First I dry-sauteed the two small ones. This is a method I often use for cooking fresh-picked mushrooms, as they contain plenty of moisture on their own. Dry-sauteeing lets you taste the mushroom itself without any butter, oil, shallots, wine, or whatever else you might use when sauteeing mushrooms. In the case of the Purple Corts, this was not a big advantage. Their texture was pleasing, as was their rich black color (I could imagine using them in pasta dishes for contrast), but they did not have a lot of taste, and what they did have was on the bitter side.

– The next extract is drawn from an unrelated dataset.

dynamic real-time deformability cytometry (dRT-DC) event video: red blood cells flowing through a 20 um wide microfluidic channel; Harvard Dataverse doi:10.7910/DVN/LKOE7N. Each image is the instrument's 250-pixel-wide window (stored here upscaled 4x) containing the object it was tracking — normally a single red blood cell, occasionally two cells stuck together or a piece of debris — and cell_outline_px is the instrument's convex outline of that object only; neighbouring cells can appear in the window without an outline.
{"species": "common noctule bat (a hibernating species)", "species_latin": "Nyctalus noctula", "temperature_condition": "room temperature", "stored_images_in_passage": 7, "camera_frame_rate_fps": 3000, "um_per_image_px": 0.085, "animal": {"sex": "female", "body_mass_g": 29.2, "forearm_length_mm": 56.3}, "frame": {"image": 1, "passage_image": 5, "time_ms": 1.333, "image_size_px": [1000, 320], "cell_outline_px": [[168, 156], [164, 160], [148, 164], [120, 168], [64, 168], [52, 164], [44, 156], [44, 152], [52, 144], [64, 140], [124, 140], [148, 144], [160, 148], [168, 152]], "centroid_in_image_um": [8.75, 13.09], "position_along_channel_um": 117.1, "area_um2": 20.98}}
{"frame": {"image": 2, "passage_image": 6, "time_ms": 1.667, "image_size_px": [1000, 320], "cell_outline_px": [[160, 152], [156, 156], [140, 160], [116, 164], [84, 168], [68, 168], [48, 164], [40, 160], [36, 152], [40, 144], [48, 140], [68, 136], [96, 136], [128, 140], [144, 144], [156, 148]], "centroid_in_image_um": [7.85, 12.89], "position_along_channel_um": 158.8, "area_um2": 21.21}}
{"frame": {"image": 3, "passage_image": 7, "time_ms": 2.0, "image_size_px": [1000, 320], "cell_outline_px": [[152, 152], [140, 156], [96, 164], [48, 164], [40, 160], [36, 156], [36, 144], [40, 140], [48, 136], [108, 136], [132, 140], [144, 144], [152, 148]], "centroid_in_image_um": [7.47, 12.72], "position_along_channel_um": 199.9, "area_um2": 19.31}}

Unable to leave well enough alone, I sauteed one of the bigger ones with a little butter, a splash of wine, and just a hint of garlic–a clove swiped around the pan. The result was a moist mushroom that tasted like ever-so-slightly bitter butter and garlic. Made a beautiful presentation, but I did not even finish it.  I’m going to dry the rest of them and see if they will work in a soup later on.

I now feel rather bad about having picked them all, but I won’t do so again. And I have read some things online from people who like eating them, so it was worth trying.

Chanterelles tomorrow! Now there I’m on familiar fungal territory.